▶ [Passage for review]
····················

UPDATE: Here is the link to EVERYTHING, the documents, the story, you name it. Better download it now, because you know the government will be shutting down this story fast.
Oh man, this is bad. And it's worse than we realized:
In 2003 AT&T built "secret rooms" hidden deep in the bowels of its central offices in various cities, housing computer gear for a government spy operation which taps into the company's popular WorldNet service and the entire internet. These installations enable the government to look at every individual message on the internet and analyze exactly what people are doing. Documents showing the hardwire installation in San Francisco suggest that there are similar locations being installed in numerous other cities.They're spying on EVERYTHING that happens on the Internet, EVERYTHING you do, that means emails, chats, IMs, Web sites you visit, pictures you send, and any video chats you have.
Then there's this:
In San Francisco the "secret room" is Room 641A at 611 Folsom Street, the site of a large SBC phone building, three floors of which are occupied by AT&T.Well, if I worked in that building, I'd be getting my ass out of there pronto. And I'd sue AT&T as the reason I'm breaking my lease. I wouldn't feel safe being in the building that Al Qaeda now knows is THE center of America's domestic eavesdropping program. Way to go AT&T, you'd just made every American telecom employee a suspected agent of the CIA when they travel abroad. Lovely.
WIRED explains why they published the documents.
And remember, AT&T did something their customers never thought they would do. They listened.

····················

▶ [Given information]
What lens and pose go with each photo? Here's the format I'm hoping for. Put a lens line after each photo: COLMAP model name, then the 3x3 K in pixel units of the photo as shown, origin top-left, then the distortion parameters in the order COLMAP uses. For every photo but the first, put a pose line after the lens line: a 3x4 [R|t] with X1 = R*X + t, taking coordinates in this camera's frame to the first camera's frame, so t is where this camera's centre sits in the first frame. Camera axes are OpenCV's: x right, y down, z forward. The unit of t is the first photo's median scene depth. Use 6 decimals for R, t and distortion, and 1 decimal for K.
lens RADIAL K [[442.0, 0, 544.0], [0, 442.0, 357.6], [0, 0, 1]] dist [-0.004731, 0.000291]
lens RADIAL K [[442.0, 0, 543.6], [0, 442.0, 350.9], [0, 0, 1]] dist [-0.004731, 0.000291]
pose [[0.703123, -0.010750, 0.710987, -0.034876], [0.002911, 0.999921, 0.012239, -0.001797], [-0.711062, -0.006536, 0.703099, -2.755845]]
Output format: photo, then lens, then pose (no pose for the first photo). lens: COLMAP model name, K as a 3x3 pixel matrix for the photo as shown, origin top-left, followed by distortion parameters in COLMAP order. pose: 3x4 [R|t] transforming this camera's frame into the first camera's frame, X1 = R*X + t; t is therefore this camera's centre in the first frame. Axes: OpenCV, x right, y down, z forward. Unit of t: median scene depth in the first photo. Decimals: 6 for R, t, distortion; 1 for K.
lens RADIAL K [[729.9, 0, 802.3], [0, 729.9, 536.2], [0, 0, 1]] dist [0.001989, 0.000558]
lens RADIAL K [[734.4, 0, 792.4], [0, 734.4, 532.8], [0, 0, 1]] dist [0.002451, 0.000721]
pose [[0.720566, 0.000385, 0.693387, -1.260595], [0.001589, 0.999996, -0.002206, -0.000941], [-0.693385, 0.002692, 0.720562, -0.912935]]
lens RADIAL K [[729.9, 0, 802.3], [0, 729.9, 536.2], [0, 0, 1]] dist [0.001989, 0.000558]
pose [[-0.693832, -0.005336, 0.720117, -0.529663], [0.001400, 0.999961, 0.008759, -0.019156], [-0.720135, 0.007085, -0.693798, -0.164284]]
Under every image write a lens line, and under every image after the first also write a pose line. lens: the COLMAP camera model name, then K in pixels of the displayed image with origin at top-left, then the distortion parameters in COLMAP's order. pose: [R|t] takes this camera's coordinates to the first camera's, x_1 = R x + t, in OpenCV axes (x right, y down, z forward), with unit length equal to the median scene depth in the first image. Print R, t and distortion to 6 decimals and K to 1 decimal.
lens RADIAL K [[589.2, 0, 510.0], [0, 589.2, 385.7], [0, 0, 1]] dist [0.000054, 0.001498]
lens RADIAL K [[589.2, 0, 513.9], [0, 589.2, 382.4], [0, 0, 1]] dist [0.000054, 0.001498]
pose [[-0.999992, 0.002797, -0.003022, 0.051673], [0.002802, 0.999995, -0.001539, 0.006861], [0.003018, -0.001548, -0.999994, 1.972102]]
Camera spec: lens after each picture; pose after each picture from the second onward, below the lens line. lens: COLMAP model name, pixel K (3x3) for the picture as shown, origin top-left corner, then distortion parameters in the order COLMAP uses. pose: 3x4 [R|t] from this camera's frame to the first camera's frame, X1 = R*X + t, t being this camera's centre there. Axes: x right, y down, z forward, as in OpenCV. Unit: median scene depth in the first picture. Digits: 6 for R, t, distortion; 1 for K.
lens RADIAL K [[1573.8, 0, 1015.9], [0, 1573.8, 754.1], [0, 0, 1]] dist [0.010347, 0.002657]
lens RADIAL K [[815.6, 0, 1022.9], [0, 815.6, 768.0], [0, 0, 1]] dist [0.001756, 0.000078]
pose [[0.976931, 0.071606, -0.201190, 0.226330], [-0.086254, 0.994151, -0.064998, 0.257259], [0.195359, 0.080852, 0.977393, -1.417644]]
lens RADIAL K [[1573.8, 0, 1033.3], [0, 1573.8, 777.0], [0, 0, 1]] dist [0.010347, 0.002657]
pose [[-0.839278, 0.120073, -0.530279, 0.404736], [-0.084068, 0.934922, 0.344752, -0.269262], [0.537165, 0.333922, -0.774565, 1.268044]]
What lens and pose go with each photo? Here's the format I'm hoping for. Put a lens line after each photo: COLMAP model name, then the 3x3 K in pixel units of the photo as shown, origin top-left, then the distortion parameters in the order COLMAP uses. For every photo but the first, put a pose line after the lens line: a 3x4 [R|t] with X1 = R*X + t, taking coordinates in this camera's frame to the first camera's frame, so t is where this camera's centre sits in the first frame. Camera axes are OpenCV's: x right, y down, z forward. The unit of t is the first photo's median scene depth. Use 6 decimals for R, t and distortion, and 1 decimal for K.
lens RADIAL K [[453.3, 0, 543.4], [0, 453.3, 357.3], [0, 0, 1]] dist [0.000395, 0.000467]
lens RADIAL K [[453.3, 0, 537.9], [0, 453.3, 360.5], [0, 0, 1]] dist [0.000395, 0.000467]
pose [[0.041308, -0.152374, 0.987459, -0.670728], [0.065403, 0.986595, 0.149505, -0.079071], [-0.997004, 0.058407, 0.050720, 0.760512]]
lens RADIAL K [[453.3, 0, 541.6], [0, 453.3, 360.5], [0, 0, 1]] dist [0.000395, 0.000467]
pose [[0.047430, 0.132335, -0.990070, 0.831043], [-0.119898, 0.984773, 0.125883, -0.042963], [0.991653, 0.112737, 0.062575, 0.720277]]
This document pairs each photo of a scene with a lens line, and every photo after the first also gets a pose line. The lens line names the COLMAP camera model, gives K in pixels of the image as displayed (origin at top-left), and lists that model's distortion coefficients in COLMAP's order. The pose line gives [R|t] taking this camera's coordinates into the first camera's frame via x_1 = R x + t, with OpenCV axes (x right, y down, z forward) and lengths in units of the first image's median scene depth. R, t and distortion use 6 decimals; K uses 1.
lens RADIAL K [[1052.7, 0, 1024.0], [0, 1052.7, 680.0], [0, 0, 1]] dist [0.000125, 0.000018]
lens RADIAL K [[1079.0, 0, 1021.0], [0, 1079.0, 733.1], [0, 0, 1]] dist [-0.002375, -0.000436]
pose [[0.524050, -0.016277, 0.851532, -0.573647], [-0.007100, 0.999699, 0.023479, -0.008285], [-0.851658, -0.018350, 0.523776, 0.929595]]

····················

▶ [Task brief]
Answer these questions about the post on AT&T's "secret rooms":
(a) In what year did AT&T build the "secret rooms"?
(b) What room number and street address does the post give for the San Francisco room?
(c) How many floors of the SBC phone building does AT&T occupy?
The records come from a different source than the text.

▶ [Problem solution]
(a) 2003
(b) Room 641A at 611 Folsom Street
(c) Three